_Task_
Please write out each of the lines below word for word, keeping every character and line break unchanged.

---------- Input records ----------

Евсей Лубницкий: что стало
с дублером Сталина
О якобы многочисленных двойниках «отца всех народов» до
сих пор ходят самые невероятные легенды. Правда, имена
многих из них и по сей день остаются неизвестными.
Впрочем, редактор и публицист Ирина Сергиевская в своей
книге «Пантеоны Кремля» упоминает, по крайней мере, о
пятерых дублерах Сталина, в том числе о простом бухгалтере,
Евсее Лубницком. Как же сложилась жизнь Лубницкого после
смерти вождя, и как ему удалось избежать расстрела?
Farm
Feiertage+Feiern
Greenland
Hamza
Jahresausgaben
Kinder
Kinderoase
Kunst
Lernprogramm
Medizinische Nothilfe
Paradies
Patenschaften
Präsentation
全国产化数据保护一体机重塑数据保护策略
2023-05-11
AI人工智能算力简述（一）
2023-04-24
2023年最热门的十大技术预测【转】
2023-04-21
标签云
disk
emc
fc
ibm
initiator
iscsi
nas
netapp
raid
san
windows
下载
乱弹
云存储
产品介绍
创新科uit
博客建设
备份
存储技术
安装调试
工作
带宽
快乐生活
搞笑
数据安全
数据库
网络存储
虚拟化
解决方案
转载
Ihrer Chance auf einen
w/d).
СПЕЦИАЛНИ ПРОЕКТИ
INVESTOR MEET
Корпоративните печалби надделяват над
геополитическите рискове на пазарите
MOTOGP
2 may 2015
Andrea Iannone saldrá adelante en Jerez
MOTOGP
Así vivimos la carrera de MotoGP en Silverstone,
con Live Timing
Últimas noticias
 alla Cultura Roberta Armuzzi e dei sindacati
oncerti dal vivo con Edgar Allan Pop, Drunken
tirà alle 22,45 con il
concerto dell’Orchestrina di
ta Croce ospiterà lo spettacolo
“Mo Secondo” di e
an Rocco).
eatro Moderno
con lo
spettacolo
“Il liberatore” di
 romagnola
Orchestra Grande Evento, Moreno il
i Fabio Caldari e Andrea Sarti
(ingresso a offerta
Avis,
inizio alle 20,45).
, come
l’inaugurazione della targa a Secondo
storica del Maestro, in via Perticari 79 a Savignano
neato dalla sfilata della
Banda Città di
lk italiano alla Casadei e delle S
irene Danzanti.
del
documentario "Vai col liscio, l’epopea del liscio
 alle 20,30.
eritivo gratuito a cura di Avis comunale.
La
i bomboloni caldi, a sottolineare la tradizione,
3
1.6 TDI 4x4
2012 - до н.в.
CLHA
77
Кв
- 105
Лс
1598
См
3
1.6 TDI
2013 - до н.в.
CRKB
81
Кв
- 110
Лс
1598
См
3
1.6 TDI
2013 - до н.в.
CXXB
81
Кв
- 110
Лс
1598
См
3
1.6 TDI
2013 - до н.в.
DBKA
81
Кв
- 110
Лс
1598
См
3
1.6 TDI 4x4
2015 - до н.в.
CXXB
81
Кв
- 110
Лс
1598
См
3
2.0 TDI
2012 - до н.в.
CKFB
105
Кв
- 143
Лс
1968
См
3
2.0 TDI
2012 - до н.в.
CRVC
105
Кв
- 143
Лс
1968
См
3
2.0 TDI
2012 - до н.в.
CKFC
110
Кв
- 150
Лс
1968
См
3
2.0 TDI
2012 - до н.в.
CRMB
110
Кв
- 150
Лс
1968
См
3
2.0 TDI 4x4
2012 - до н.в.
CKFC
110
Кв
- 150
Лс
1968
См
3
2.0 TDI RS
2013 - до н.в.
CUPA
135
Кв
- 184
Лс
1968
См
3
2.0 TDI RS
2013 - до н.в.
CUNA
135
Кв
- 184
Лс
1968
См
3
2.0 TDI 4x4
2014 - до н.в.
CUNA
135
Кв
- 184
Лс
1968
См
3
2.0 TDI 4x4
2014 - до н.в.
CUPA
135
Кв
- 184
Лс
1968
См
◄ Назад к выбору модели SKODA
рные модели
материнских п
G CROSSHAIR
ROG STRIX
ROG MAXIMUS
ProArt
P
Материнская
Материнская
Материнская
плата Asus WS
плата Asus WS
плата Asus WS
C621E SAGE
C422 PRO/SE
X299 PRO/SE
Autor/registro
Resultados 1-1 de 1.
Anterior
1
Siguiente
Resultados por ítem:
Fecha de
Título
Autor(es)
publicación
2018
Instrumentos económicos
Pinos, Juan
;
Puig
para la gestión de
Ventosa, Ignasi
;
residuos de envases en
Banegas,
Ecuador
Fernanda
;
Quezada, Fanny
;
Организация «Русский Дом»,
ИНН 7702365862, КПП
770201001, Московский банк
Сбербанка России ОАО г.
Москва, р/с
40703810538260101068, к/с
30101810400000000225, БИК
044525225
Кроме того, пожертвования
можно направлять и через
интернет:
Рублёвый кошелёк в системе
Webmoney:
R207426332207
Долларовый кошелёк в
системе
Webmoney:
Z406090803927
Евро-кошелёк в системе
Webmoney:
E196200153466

----------

_Response below_
Евсей Лубницкий: что стало
с дублером Сталина
О якобы многочисленных двойниках «отца всех народов» до
сих пор ходят самые невероятные легенды. Правда, имена
многих из них и по сей день остаются неизвестными.
Впрочем, редактор и публицист Ирина Сергиевская в своей
книге «Пантеоны Кремля» упоминает, по крайней мере, о
пятерых дублерах Сталина, в том числе о простом бухгалтере,
Евсее Лубницком. Как же сложилась жизнь Лубницкого после
смерти вождя, и как ему удалось избежать расстрела?
Farm
Feiertage+Feiern
Greenland
Hamza
Jahresausgaben
Kinder
Kinderoase
Kunst
Lernprogramm
Medizinische Nothilfe
Paradies
Patenschaften
Präsentation
全国产化数据保护一体机重塑数据保护策略
2023-05-11
AI人工智能算力简述（一）
2023-04-24
2023年最热门的十大技术预测【转】
2023-04-21
标签云
disk
emc
fc
ibm
initiator
iscsi
nas
netapp
raid
san
windows
下载
乱弹
云存储
产品介绍
创新科uit
博客建设
备份
存储技术
安装调试
工作
带宽
快乐生活
搞笑
数据安全
数据库
网络存储
虚拟化
解决方案
转载
Ihrer Chance auf einen
w/d).
СПЕЦИАЛНИ ПРОЕКТИ
INVESTOR MEET
Корпоративните печалби надделяват над
геополитическите рискове на пазарите
MOTOGP
2 may 2015
Andrea Iannone saldrá adelante en Jerez
MOTOGP
Así vivimos la carrera de MotoGP en Silverstone,
con Live Timing
Últimas noticias
 alla Cultura Roberta Armuzzi e dei sindacati
oncerti dal vivo con Edgar Allan Pop, Drunken
tirà alle 22,45 con il
concerto dell’Orchestrina di
ta Croce ospiterà lo spettacolo
“Mo Secondo” di e
an Rocco).
eatro Moderno
con lo
spettacolo
“Il liberatore” di
 romagnola
Orchestra Grande Evento, Moreno il
i Fabio Caldari e Andrea Sarti
(ingresso a offerta
Avis,
inizio alle 20,45).
, come
l’inaugurazione della targa a Secondo
storica del Maestro, in via Perticari 79 a Savignano
neato dalla sfilata della
Banda Città di
lk italiano alla Casadei e delle S
irene Danzanti.
del
documentario "Vai col liscio, l’epopea del liscio
 alle 20,30.
eritivo gratuito a cura di Avis comunale.
La
i bomboloni caldi, a sottolineare la tradizione,
3
1.6 TDI 4x4
2012 - до н.в.
CLHA
77
Кв
- 105
Лс
1598
См
3
1.6 TDI
2013 - до н.в.
CRKB
81
Кв
- 110
Лс
1598
См
3
1.6 TDI
2013 - до н.в.
CXXB
81
Кв
- 110
Лс
1598
См
3
1.6 TDI
2013 - до н.в.
DBKA
81
Кв
- 110
Лс
1598
См
3
1.6 TDI 4x4
2015 - до н.в.
CXXB
81
Кв
- 110
Лс
1598
См
3
2.0 TDI
2012 - до н.в.
CKFB
105
Кв
- 143
Лс
1968
См
3
2.0 TDI
2012 - до н.в.
CRVC
105
Кв
- 143
Лс
1968
См
3
2.0 TDI
2012 - до н.в.
CKFC
110
Кв
- 150
Лс
1968
См
3
2.0 TDI
2012 - до н.в.
CRMB
110
Кв
- 150
Лс
1968
См
3
2.0 TDI 4x4
2012 - до н.в.
CKFC
110
Кв
- 150
Лс
1968
См
3
2.0 TDI RS
2013 - до н.в.
CUPA
135
Кв
- 184
Лс
1968
См
3
2.0 TDI RS
2013 - до н.в.
CUNA
135
Кв
- 184
Лс
1968
См
3
2.0 TDI 4x4
2014 - до н.в.
CUNA
135
Кв
- 184
Лс
1968
См
3
2.0 TDI 4x4
2014 - до н.в.
CUPA
135
Кв
- 184
Лс
1968
См
◄ Назад к выбору модели SKODA
рные модели
материнских п
G CROSSHAIR
ROG STRIX
ROG MAXIMUS
ProArt
P
Материнская
Материнская
Материнская
плата Asus WS
плата Asus WS
плата Asus WS
C621E SAGE
C422 PRO/SE
X299 PRO/SE
Autor/registro
Resultados 1-1 de 1.
Anterior
1
Siguiente
Resultados por ítem:
Fecha de
Título
Autor(es)
publicación
2018
Instrumentos económicos
Pinos, Juan
;
Puig
para la gestión de
Ventosa, Ignasi
;
residuos de envases en
Banegas,
Ecuador
Fernanda
;
Quezada, Fanny
;
Организация «Русский Дом»,
ИНН 7702365862, КПП
770201001, Московский банк
Сбербанка России ОАО г.
Москва, р/с
40703810538260101068, к/с
30101810400000000225, БИК
044525225
Кроме того, пожертвования
можно направлять и через
интернет:
Рублёвый кошелёк в системе
Webmoney:
R207426332207
Долларовый кошелёк в
системе
Webmoney:
Z406090803927
Евро-кошелёк в системе
Webmoney:
E196200153466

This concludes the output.